Word for word, reproduce the records, keeping none of the pictures.

Start of Extracted records

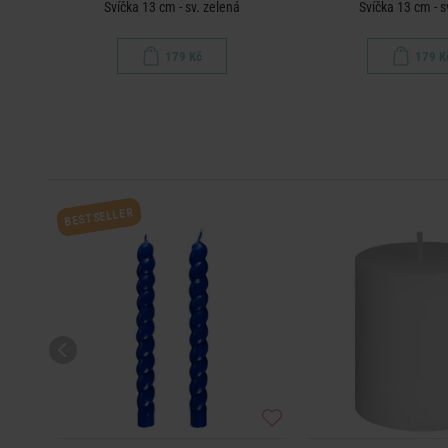
á
Svíčka 13 cm - sv. zelená
Svíčka 13 cm - s
179 Kč
179 K
BESTSELLER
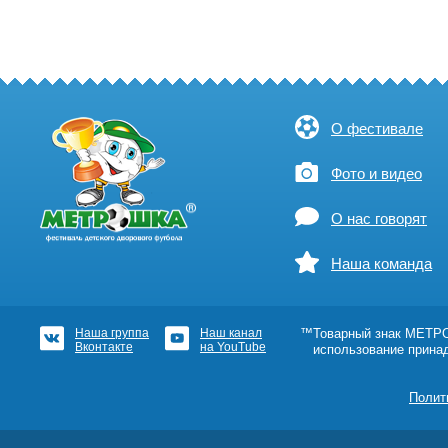
О фестивале
Фото и видео
О нас говорят
Наша команда
Наша группа
Наш канал
™Товарный знак МЕТРОШ
Вконтакте
на YouTube
использование прина
Полит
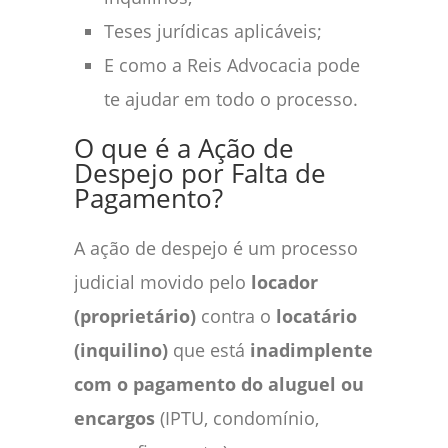
Teses jurídicas aplicáveis;
E como a Reis Advocacia pode
te ajudar em todo o processo.
O que é a Ação de
Despejo por Falta de
Pagamento?
A ação de despejo é um processo
judicial movido pelo
locador
(proprietário)
contra o
locatário
(inquilino)
que está
inadimplente
com o pagamento do aluguel ou
encargos
(IPTU, condomínio,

End of Extracted records

Reply to the task →
á
Svíčka 13 cm - sv. zelená
Svíčka 13 cm - s
179 Kč
179 K
BESTSELLER
О фестивале
Фото и видео
О нас говорят
Наша команда
Наша группа
Наш канал
™Товарный знак МЕТРОШ
Вконтакте
на YouTube
использование прина
Полит
Teses jurídicas aplicáveis;
E como a Reis Advocacia pode
te ajudar em todo o processo.
O que é a Ação de
Despejo por Falta de
Pagamento?
A ação de despejo é um processo
judicial movido pelo
locador
(proprietário)
contra o
locatário
(inquilino)
que está
inadimplente
com o pagamento do aluguel ou
encargos
(IPTU, condomínio,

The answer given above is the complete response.